_Problem to work on_
Every line from the one containing "43: (263, 113, 0.88)" to the end of the records below must be copied exactly, and no pictures may be included.

_Stored data entries_
---+---

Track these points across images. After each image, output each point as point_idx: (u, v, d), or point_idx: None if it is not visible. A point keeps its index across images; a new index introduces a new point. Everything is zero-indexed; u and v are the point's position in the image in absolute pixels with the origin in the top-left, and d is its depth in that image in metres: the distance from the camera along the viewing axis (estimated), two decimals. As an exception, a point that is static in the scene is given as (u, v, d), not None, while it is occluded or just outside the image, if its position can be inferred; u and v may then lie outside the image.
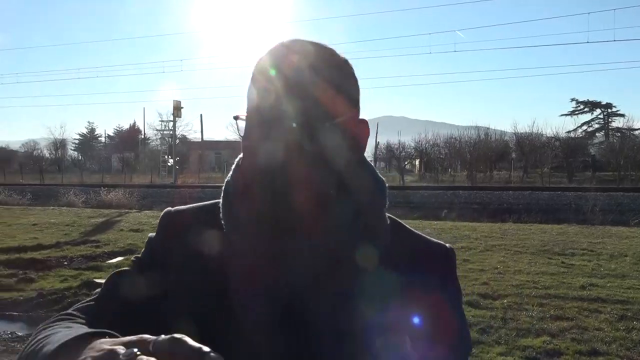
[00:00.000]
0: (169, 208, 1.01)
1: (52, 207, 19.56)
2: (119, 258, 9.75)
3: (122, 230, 13.15)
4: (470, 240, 10.50)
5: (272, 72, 0.82)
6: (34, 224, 14.11)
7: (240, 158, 0.92)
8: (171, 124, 43.67)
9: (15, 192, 23.94)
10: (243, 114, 0.86)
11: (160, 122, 53.32)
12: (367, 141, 0.91)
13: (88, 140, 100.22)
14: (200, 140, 71.65)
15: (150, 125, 71.32)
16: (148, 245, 0.98)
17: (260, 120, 0.81)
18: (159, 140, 58.64)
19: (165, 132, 52.92)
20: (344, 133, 0.84)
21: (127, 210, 18.16)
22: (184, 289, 0.90)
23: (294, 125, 0.79)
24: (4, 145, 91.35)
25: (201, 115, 59.55)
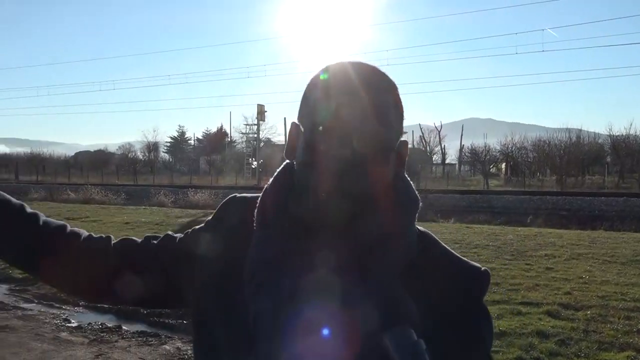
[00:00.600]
0: (236, 194, 1.08)
1: (143, 207, 20.63)
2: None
3: (206, 230, 13.65)
4: (556, 248, 10.08)
5: (344, 94, 0.86)
6: (126, 222, 14.97)
7: (285, 165, 0.98)
8: (256, 127, 44.82)
9: (111, 192, 25.40)
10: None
11: (244, 126, 54.86)
12: (406, 158, 0.96)
13: (178, 143, 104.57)
14: (283, 142, 72.84)
15: (236, 129, 73.47)
16: (206, 222, 1.08)
17: (327, 137, 0.85)
18: (244, 143, 60.28)
19: (249, 135, 54.36)
20: (394, 155, 0.91)
21: (212, 211, 18.56)
22: (202, 269, 0.99)
23: (351, 146, 0.84)
24: (102, 148, 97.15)
25: (285, 119, 60.63)
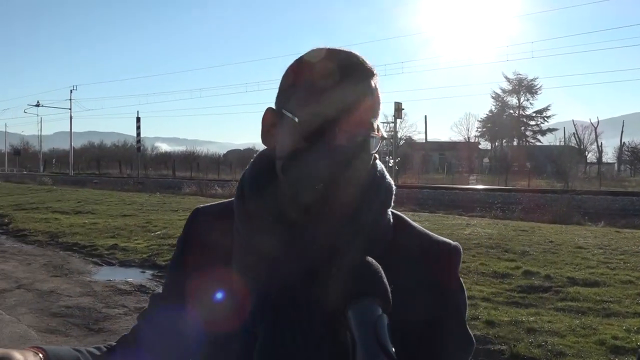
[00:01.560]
0: (199, 205, 1.07)
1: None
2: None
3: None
4: None
5: (330, 79, 0.87)
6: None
7: (262, 152, 0.99)
8: (393, 125, 44.75)
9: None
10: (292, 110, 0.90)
11: (382, 124, 54.79)
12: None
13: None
14: (424, 141, 71.96)
15: (376, 127, 73.41)
16: (176, 246, 1.08)
17: (312, 124, 0.86)
18: (384, 142, 60.45)
19: (387, 132, 54.41)
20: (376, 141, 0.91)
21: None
22: (196, 285, 0.99)
23: (337, 130, 0.85)
24: (251, 146, 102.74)
25: (425, 117, 60.01)
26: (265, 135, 0.96)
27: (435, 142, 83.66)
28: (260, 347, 0.87)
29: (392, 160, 40.98)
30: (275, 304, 0.88)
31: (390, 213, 0.96)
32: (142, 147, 47.40)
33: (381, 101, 0.93)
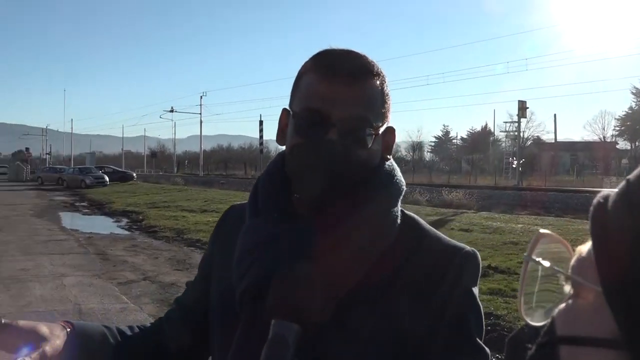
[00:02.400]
0: (235, 203, 1.12)
1: (398, 204, 21.36)
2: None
3: (452, 229, 13.61)
4: None
5: (325, 75, 0.90)
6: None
7: (280, 152, 1.01)
8: (522, 124, 42.75)
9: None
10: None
11: (504, 124, 52.62)
12: (393, 146, 0.98)
13: (442, 142, 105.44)
14: (553, 141, 68.07)
15: (500, 127, 70.96)
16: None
17: (307, 120, 0.90)
18: (509, 142, 57.94)
19: (511, 133, 52.06)
20: (377, 140, 0.92)
21: (463, 211, 18.62)
22: (214, 280, 1.03)
23: (330, 124, 0.87)
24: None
25: (554, 115, 56.71)
26: (280, 135, 0.99)
27: (566, 142, 78.88)
28: (236, 339, 0.89)
29: (515, 161, 39.12)
30: (246, 300, 0.89)
31: (398, 213, 0.94)
32: (265, 149, 49.43)
33: (386, 101, 0.94)
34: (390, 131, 0.96)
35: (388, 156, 0.97)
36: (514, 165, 38.46)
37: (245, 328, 0.89)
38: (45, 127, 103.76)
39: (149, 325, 1.13)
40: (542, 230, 0.48)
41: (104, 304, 7.00)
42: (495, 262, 9.20)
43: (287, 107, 0.98)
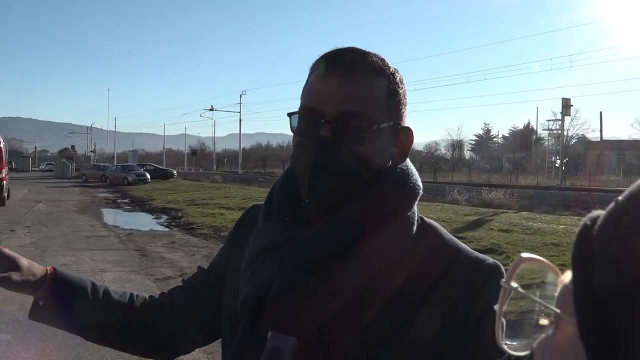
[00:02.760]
0: (257, 203, 1.09)
1: (436, 203, 21.13)
2: (479, 256, 10.00)
3: (491, 229, 13.39)
4: None
5: (320, 73, 0.90)
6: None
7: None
8: (565, 122, 41.69)
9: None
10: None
11: (548, 122, 51.34)
12: (410, 147, 0.94)
13: (483, 140, 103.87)
14: (599, 139, 66.32)
15: (543, 125, 69.45)
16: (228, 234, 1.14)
17: (303, 118, 0.91)
18: (552, 140, 56.60)
19: (555, 131, 50.81)
20: (380, 138, 0.89)
21: (503, 211, 18.26)
22: (227, 278, 1.03)
23: (323, 121, 0.87)
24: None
25: (600, 113, 55.12)
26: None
27: (613, 140, 76.72)
28: (234, 346, 0.87)
29: (558, 160, 38.17)
30: (247, 307, 0.87)
31: (414, 218, 0.90)
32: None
33: (394, 99, 0.91)
34: (406, 131, 0.93)
35: (402, 158, 0.93)
36: (557, 165, 37.52)
37: (244, 336, 0.87)
38: (90, 125, 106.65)
39: (148, 296, 1.15)
40: (523, 255, 0.44)
41: (141, 300, 7.13)
42: (535, 263, 8.98)
43: None
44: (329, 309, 0.80)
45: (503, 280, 0.43)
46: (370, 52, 0.92)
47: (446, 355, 0.82)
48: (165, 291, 1.18)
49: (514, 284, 0.43)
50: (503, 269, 0.87)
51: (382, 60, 0.92)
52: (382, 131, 0.89)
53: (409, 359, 0.83)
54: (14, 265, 1.00)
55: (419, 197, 0.92)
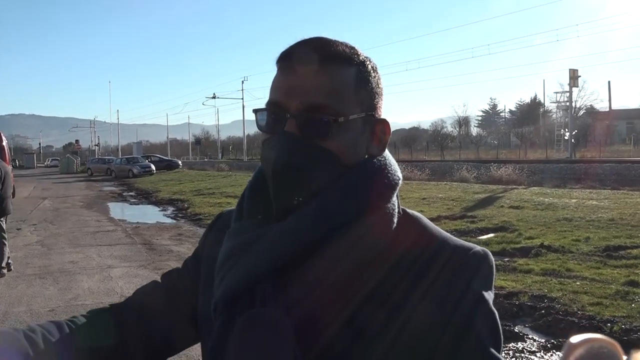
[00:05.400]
0: (223, 210, 1.07)
1: (444, 182, 21.06)
2: (490, 235, 9.92)
3: (502, 206, 13.28)
4: None
5: (284, 66, 0.87)
6: (423, 198, 15.51)
7: None
8: (573, 94, 41.16)
9: (416, 168, 26.55)
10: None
11: (555, 94, 50.68)
12: (387, 140, 0.91)
13: (490, 116, 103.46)
14: (608, 109, 65.79)
15: (550, 98, 68.70)
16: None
17: (269, 114, 0.87)
18: (561, 112, 56.10)
19: (562, 103, 50.26)
20: (349, 130, 0.85)
21: (513, 187, 18.15)
22: (199, 286, 0.98)
23: (288, 116, 0.84)
24: (415, 125, 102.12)
25: (609, 82, 54.54)
26: None
27: (622, 110, 75.86)
28: (210, 348, 0.83)
29: (567, 133, 37.79)
30: (220, 310, 0.84)
31: (393, 209, 0.86)
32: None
33: (365, 89, 0.87)
34: (381, 123, 0.90)
35: (380, 151, 0.89)
36: (566, 137, 37.16)
37: (219, 342, 0.82)
38: (93, 118, 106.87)
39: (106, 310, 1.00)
40: (573, 340, 0.39)
41: (149, 295, 7.09)
42: (548, 240, 8.91)
43: None
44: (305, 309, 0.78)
45: None
46: (337, 41, 0.88)
47: (438, 347, 0.79)
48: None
49: None
50: (491, 256, 0.86)
51: (351, 48, 0.88)
52: (352, 123, 0.85)
53: (399, 353, 0.79)
54: None
55: (397, 188, 0.89)
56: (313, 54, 0.84)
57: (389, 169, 0.89)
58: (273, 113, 0.86)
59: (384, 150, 0.91)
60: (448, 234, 0.88)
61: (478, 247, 0.86)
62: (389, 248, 0.83)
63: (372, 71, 0.89)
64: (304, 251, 0.80)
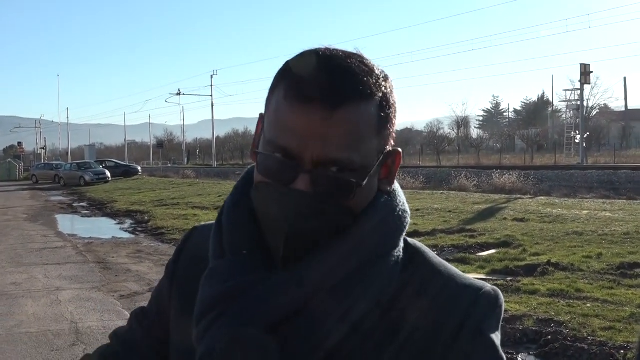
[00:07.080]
0: (197, 224, 1.07)
1: (441, 191, 21.23)
2: (492, 251, 10.01)
3: (505, 219, 13.42)
4: None
5: (299, 105, 0.79)
6: (417, 209, 15.58)
7: (244, 178, 0.94)
8: (585, 91, 41.70)
9: (409, 174, 26.71)
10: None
11: (565, 92, 51.18)
12: (395, 170, 0.89)
13: (492, 116, 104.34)
14: (623, 109, 66.78)
15: (559, 96, 69.58)
16: (166, 265, 1.08)
17: (274, 161, 0.82)
18: (571, 112, 56.85)
19: (573, 102, 50.91)
20: (369, 182, 0.83)
21: (517, 196, 18.36)
22: (172, 313, 1.00)
23: (308, 177, 0.80)
24: (408, 126, 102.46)
25: (625, 79, 55.33)
26: (252, 148, 0.90)
27: (639, 109, 77.05)
28: None
29: (578, 135, 38.30)
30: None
31: (398, 254, 0.87)
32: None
33: (385, 125, 0.83)
34: (393, 155, 0.88)
35: (389, 184, 0.89)
36: (577, 140, 37.66)
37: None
38: (39, 118, 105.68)
39: None
40: None
41: (103, 322, 7.07)
42: (556, 257, 9.02)
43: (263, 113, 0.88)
44: None
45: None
46: (362, 65, 0.81)
47: None
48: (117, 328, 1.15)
49: None
50: (502, 296, 0.88)
51: (376, 76, 0.82)
52: (372, 174, 0.83)
53: None
54: None
55: (406, 229, 0.89)
56: (337, 90, 0.78)
57: (398, 208, 0.88)
58: (280, 161, 0.81)
59: (393, 183, 0.90)
60: (455, 270, 0.89)
61: (488, 287, 0.87)
62: (394, 299, 0.84)
63: (393, 103, 0.85)
64: (299, 311, 0.80)
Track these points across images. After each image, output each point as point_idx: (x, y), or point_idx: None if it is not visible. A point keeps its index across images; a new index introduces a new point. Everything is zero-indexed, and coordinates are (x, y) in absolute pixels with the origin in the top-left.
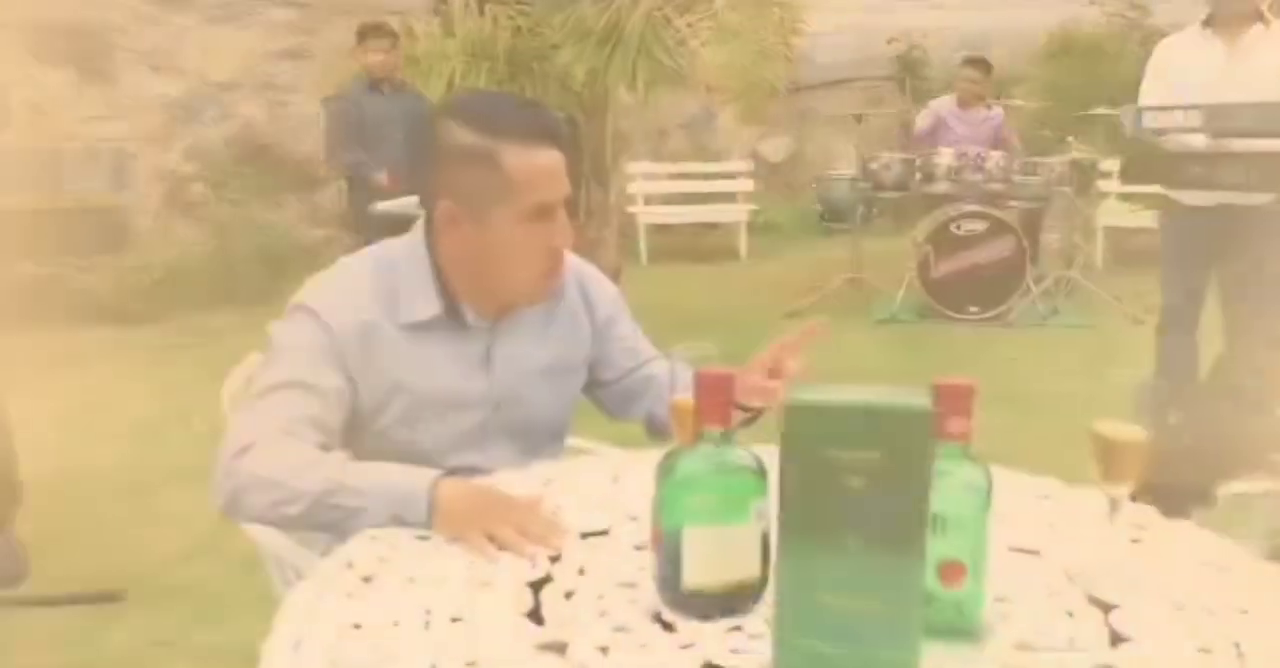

---+---

_Answer for this exercise_
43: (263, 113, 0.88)
44: None
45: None
46: (362, 65, 0.81)
47: None
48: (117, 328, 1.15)
49: None
50: (502, 296, 0.88)
51: (376, 76, 0.82)
52: (372, 174, 0.83)
53: None
54: None
55: (406, 229, 0.89)
56: (337, 90, 0.78)
57: (398, 208, 0.88)
58: (280, 161, 0.81)
59: (393, 183, 0.90)
60: (455, 270, 0.89)
61: (488, 287, 0.87)
62: (394, 299, 0.84)
63: (393, 103, 0.85)
64: (299, 311, 0.80)
Track these points across images. After each image, output each point as point_idx: (x, y), or point_idx: None if it is not visible. A point keeps its index across images; a new index introduces a new point. Everything is zero-indexed, and coordinates are (x, y) in absolute pixels with the origin in the top-left.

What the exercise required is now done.